# DATA RECORDS
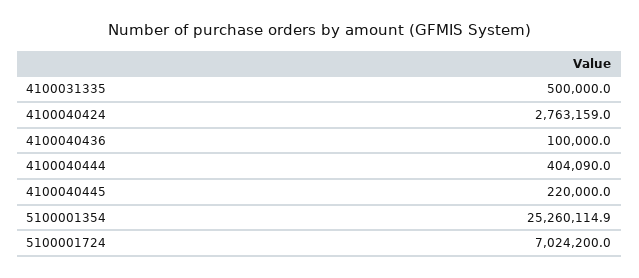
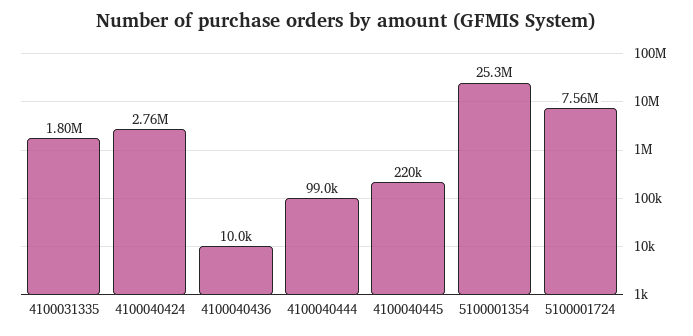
  {
-   "4100031335": 500000,
+   "4100031335": 1800000,
    "4100040424": 2763159,
-   "4100040436": 100000,
+   "4100040436": 10000,
-   "4100040444": 404090,
+   "4100040444": 99000,
    "4100040445": 220000,
    "5100001354": 25260114.9,
-   "5100001724": 7024200
+   "5100001724": 7560000
  }

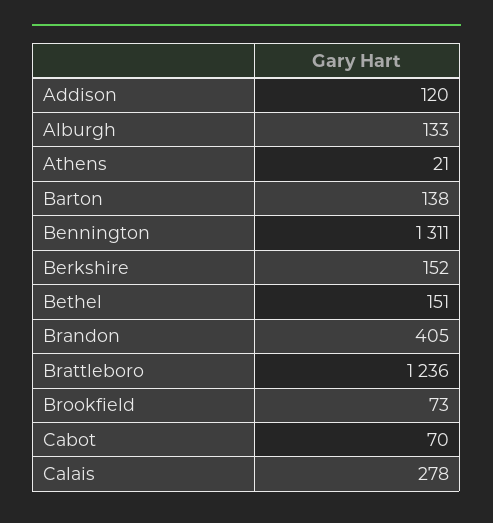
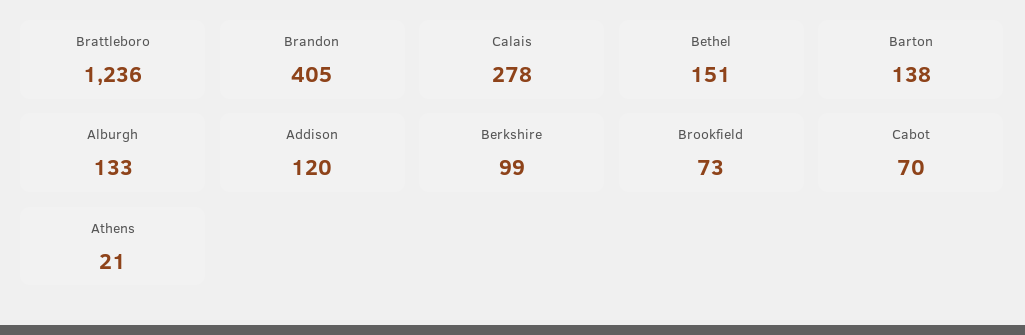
  {
    "Addison": 120,
    "Alburgh": 133,
    "Athens": 21,
    "Barton": 138,
-   "Bennington": 1311,
-   "Berkshire": 152,
+   "Berkshire": 99,
    "Bethel": 151,
    "Brandon": 405,
    "Brattleboro": 1236,
    "Brookfield": 73,
    "Cabot": 70,
    "Calais": 278
  }

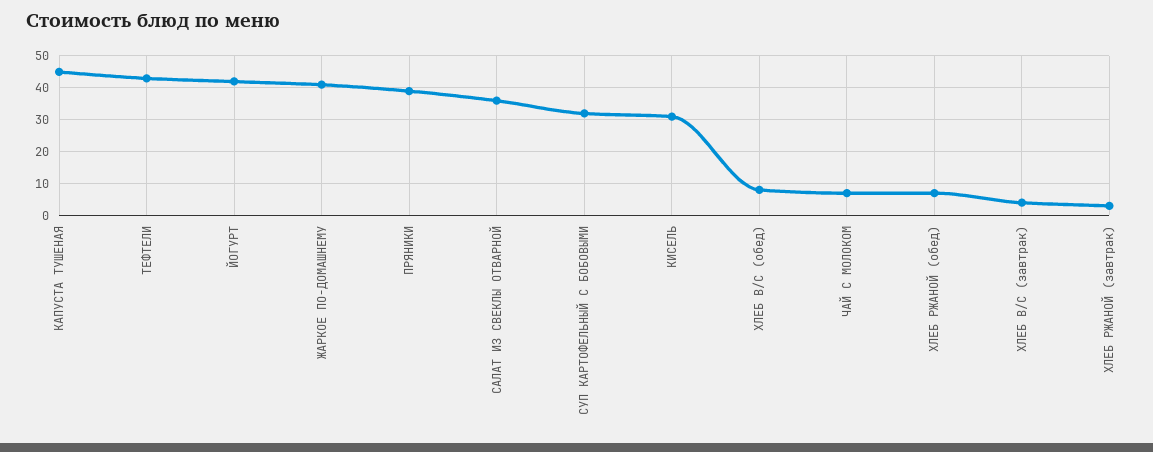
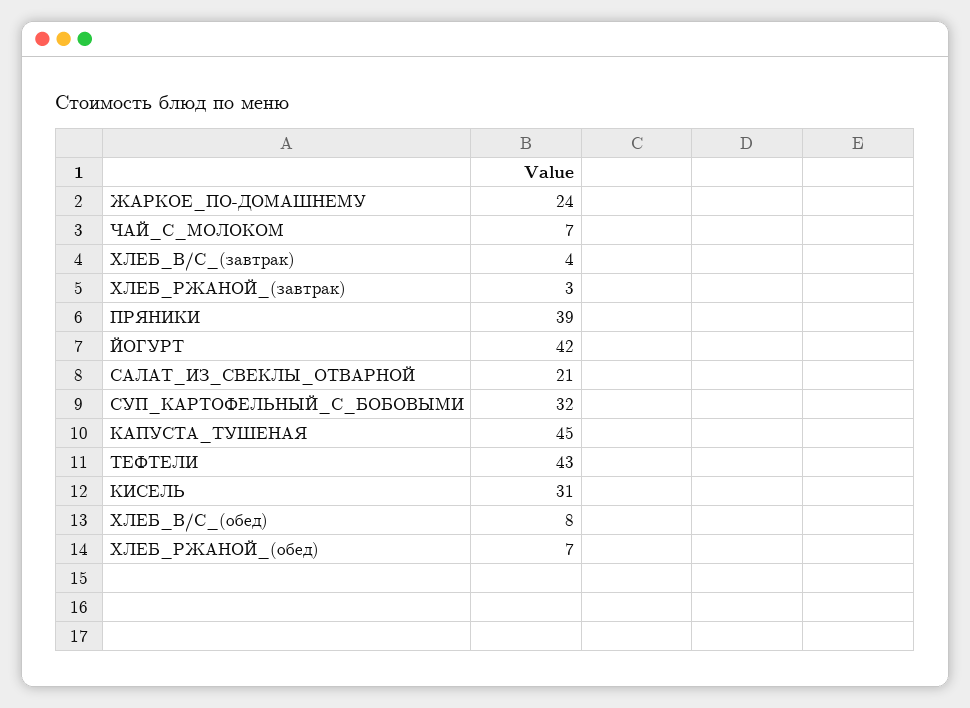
  {
    "КАПУСТА ТУШЕНАЯ": 45,
    "ТЕФТЕЛИ": 43,
    "ЙОГУРТ": 42,
-   "ЖАРКОЕ ПО-ДОМАШНЕМУ": 40,
+   "ЖАРКОЕ ПО-ДОМАШНЕМУ": 24,
    "ПРЯНИКИ": 39,
-   "САЛАТ ИЗ СВЕКЛЫ ОТВАРНОЙ": 35,
+   "САЛАТ ИЗ СВЕКЛЫ ОТВАРНОЙ": 21,
    "СУП КАРТОФЕЛЬНЫЙ С БОБОВЫМИ": 32,
    "КИСЕЛЬ": 31,
    "ХЛЕБ В/С (обед)": 8,
    "ЧАЙ С МОЛОКОМ": 7,
    "ХЛЕБ РЖАНОЙ (обед)": 7,
    "ХЛЕБ В/С (завтрак)": 4,
    "ХЛЕБ РЖАНОЙ (завтрак)": 3
  }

# REQUIRED ACTION
After dropping every picture, transcribe each entry exactly.

# PROBLEM SOLUTION
  {
-   "4100031335": 500000,
+   "4100031335": 1800000,
    "4100040424": 2763159,
-   "4100040436": 100000,
+   "4100040436": 10000,
-   "4100040444": 404090,
+   "4100040444": 99000,
    "4100040445": 220000,
    "5100001354": 25260114.9,
-   "5100001724": 7024200
+   "5100001724": 7560000
  }

  {
    "Addison": 120,
    "Alburgh": 133,
    "Athens": 21,
    "Barton": 138,
-   "Bennington": 1311,
-   "Berkshire": 152,
+   "Berkshire": 99,
    "Bethel": 151,
    "Brandon": 405,
    "Brattleboro": 1236,
    "Brookfield": 73,
    "Cabot": 70,
    "Calais": 278
  }

  {
    "КАПУСТА ТУШЕНАЯ": 45,
    "ТЕФТЕЛИ": 43,
    "ЙОГУРТ": 42,
-   "ЖАРКОЕ ПО-ДОМАШНЕМУ": 40,
+   "ЖАРКОЕ ПО-ДОМАШНЕМУ": 24,
    "ПРЯНИКИ": 39,
-   "САЛАТ ИЗ СВЕКЛЫ ОТВАРНОЙ": 35,
+   "САЛАТ ИЗ СВЕКЛЫ ОТВАРНОЙ": 21,
    "СУП КАРТОФЕЛЬНЫЙ С БОБОВЫМИ": 32,
    "КИСЕЛЬ": 31,
    "ХЛЕБ В/С (обед)": 8,
    "ЧАЙ С МОЛОКОМ": 7,
    "ХЛЕБ РЖАНОЙ (обед)": 7,
    "ХЛЕБ В/С (завтрак)": 4,
    "ХЛЕБ РЖАНОЙ (завтрак)": 3
  }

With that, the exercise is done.